SET OF TASKS:
A: According to the reflection on free will, why did Yahuweh not step in to prevent what happened? Answer in one to three sentences.
B: Resume the reflection on free will after its final sentence, keeping the writer's voice.

SOURCE EXTRACT:

## START

I think that besides the whole "free will" thing (and that's a big thing, don't get me wrong), Yahuweh wants our journey to be difficult, probably the hardest thing we'll ever do. It is through that struggle that we come closer to Him than we ever could if this stuff was just spoon-fed to us.
He knew all of that was going to happen and I'm sure it broke His heart. And continues to break His heart, since He's always experiencing the past, present, and future. He would have loved to come down, scoop us all up, and hold us close to Him. But, there are many that would squirm as hard as they could to get out of that hug (I know what that's like; there's plenty of kids in foster care that can't stand to be touched). They don't know Him and don't trust Him.
He could have done something to prevent all of that, but then free-will would have been a farce (whether we knew it or not) and all His work for true, unforced, uncorrupted love would have been a farce as well. He had to restrain Himself until He knew all was lost (and that is coming, in about 16 years, if I'm not mistaken); until He knew that everyone left would either run the other way when He came, or come running up to Him like a child.
I've never been of the mind to think that Yahuweh requires doctrinal purity. No two of us will ever agree on everything. My brother and I have two similar, but probably different opinions of our earthly father. There is one of him, and one single reality of his being, but we each see different aspects of it. Same goes with Yahuweh. I'm sure He wants each of us to know Him entirely, but in our fallen state, I doubt that's possible. I don't like thinking of it as a threshold of understanding that we need to cross to "earn" salvation. He asks us to trust and rely upon Him and nothing else. The best I can do right now, since I don't have all the answers, is to pray that He guides me where He will and that in guiding me, He leads me closer to Him. Since finding this site, I've never felt closer to my Father, so I know I'm in the right place.
So much to learn and so little time to do it.

## END

Labeling and segmentation records:
## START

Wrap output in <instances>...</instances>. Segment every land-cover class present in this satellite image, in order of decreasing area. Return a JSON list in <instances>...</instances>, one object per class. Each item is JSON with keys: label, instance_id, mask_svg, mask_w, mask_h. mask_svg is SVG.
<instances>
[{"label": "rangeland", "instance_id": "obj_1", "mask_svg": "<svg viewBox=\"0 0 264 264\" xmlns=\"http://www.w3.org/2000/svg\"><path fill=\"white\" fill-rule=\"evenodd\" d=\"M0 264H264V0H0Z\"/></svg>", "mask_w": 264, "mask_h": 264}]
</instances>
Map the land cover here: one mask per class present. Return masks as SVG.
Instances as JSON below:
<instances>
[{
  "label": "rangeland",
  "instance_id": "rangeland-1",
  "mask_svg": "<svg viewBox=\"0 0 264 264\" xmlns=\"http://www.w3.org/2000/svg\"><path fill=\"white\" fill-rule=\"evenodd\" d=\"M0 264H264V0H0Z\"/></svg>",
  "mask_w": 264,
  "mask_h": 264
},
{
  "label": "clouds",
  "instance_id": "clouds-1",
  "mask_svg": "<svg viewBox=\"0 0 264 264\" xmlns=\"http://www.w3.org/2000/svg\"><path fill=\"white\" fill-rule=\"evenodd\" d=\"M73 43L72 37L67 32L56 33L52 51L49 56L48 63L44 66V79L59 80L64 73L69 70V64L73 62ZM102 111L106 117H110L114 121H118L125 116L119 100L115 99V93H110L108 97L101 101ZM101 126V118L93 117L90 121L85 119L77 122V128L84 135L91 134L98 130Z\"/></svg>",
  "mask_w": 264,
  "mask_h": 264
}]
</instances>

## END

ANSWERS BY TASK:
A: Stepping in would have made free will a farce, whether people knew it or not. It would also have made all His work for true, unforced, uncorrupted love a farce.

B:
As for our differences, time will tell. We're all from different backgrounds, in different locations, and at different points along His way. It's almost certain we'll have differences of opinions about His Word. I'm sure the disciples had differences of opinions at times and they walked and talked directly with Yahushua. Some of us may be standing directly on the road, some just to the side, and others barely within sight of it, but we're all following His path. That path will surely narrow the closer we get to Him, and some of us may lose sight of the way altogether (we'll have to call out to eachother to find our way back). We've (or rather I've, since most of you have been here for much longer than I) just begun to scratch the surface of what Yahuweh has revealed.
Since it seems to be the most contentious thing around lately: the issue with Paul is near and dear to many of us. I understand Yada's thinking in being so callous in tossing him aside; he's found Paul to be unreliable. He's turning away from a man that is openly contradicting Yahuweh and, therefore, turning back to God. It still doesn't make it any more comfortable for the rest of us, as detached from religion as we like to think, to so quickly go to the same point. Personally, until I have had the time to sort through all of YY and TOM, I've got to force myself to withhold judgement on Paul; the little I've read and listened to sounds pretty damning, but I want to see all of it and try to dig up any possible defense. Debate can be frustrating at times, but it also forces us (if we maintain an open mind) to sort out the truth, whatever it may be.
Hopefully that rambling helps someone. All I got for now. Good night and Yah bless!